NSString * timeInMS = [NSString stringWithFormat:#"%lld", [#(floor([date timeIntervalSince1970] * 1000)) longLongValue]];
I needed a NSNumber object containing the exact result of [[NSDate date] timeIntervalSince1970]. Since this function was called many times and I didn't really need to create an NSDate object, performance was not great.
So to get the format that the original function was giving me, try this:
#include <sys/time.h>
struct timeval tv;
gettimeofday(&tv,NULL);
double perciseTimeStamp = tv.tv_sec + tv.tv_usec * 0.000001;
Which should give you the exact same result as [[NSDate date] timeIntervalSince1970]
CFAbsoluteTimeGetCurrent()
Absolute time is measured in seconds relative to the absolute reference date of Jan 1 2001 00:00:00 GMT. A positive value represents a date after the reference date, a negative value represents a date before it. For example, the absolute time -32940326 is equivalent to December 16th, 1999 at 17:54:34. Repeated calls to this function do not guarantee monotonically increasing results. The system time may decrease due to synchronization with external time references or due to an explicit user change of the clock.
This is basically the same answer as posted by #TristanLorach, just recoded for Swift 3:
/// Method to get Unix-style time (Java variant), i.e., time since 1970 in milliseconds. This
/// copied from here: http://stackoverflow.com/a/24655601/253938 and here:
/// http://stackoverflow.com/a/7885923/253938
/// (This should give good performance according to this:
/// http://stackoverflow.com/a/12020300/253938 )
///
/// Note that it is possible that multiple calls to this method and computing the difference may
/// occasionally give problematic results, like an apparently negative interval or a major jump
/// forward in time. This is because system time occasionally gets updated due to synchronization
/// with a time source on the network (maybe "leap second"), or user setting the clock.
public static func currentTimeMillis() -> Int64 {
var darwinTime : timeval = timeval(tv_sec: 0, tv_usec: 0)

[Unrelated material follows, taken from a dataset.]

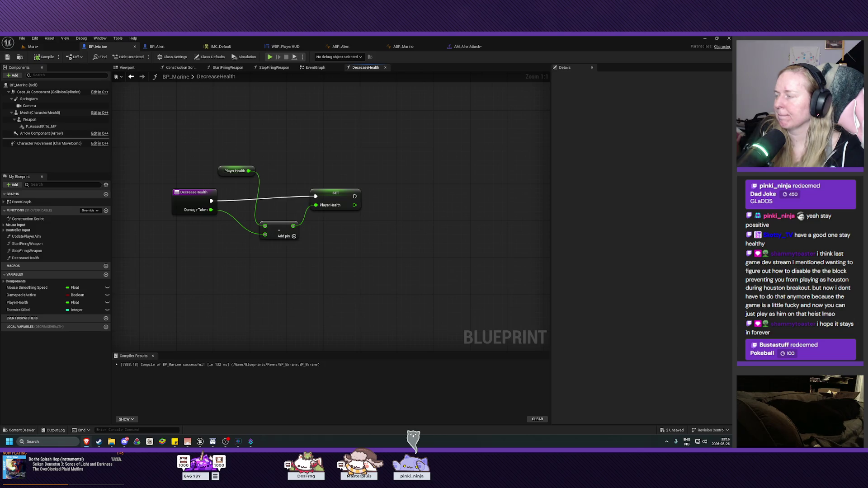
right_click(409, 213)
type("ret")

gettimeofday(&darwinTime, nil)
return (Int64(darwinTime.tv_sec) * 1000) + Int64(darwinTime.tv_usec / 1000)
}
Try this :
NSDate * timestamp = [NSDate dateWithTimeIntervalSince1970:[[NSDate date] timeIntervalSince1970]];
NSDateFormatter *dateFormatter = [[NSDateFormatter alloc] init];
[dateFormatter setDateFormat:#"YYYY-MM-dd HH:mm:ss.SSS"];
NSString *newDateString = [dateFormatter stringFromDate:timestamp];
timestamp = (NSDate*)newDateString;
In this example, dateWithTimeIntervalSince1970 is used in combination of the formatter #"YYYY-MM-dd HH:mm:ss.SSS" that will return the date with year, month, day and the time with hours, minutes, seconds, and milliseconds. See the example : "2015-12-02 04:43:15.008". I used the NSString to be sure that the format will be has written before.
func currentmicrotimeTimeMillis() -> Int64{
let nowDoublevaluseis = NSDate().timeIntervalSince1970
return Int64(nowDoublevaluseis*1000)
}
let timeInMiliSecDate = Date()
let timeInMiliSec = Int (timeInMiliSecDate.timeIntervalSince1970 * 1000)
print(timeInMiliSec)
This is what I used for Swift
var date = NSDate()
let currentTime = Int64(date.timeIntervalSince1970 * 1000)
print("Time in milliseconds is \(currentTime)")
used this site to verify accuracy http://currentmillis.com/
NSTimeInterval time = ([[NSDate date] timeIntervalSince1970]); //double
long digits = (long)time; //first 10 digits
int decimalDigits = (int)(fmod(time, 1) * 1000); //3 missing digits
/*** long ***/
long timestamp = (digits * 1000) + decimalDigits;
/*** string ***/
NSString *timestampString = [NSString stringWithFormat:#"%ld%03d",digits ,decimalDigits];
[NSDate timeIntervalSinceReferenceDate] is another option, if you don't want to include the Quartz framework. It returns a double, representing seconds.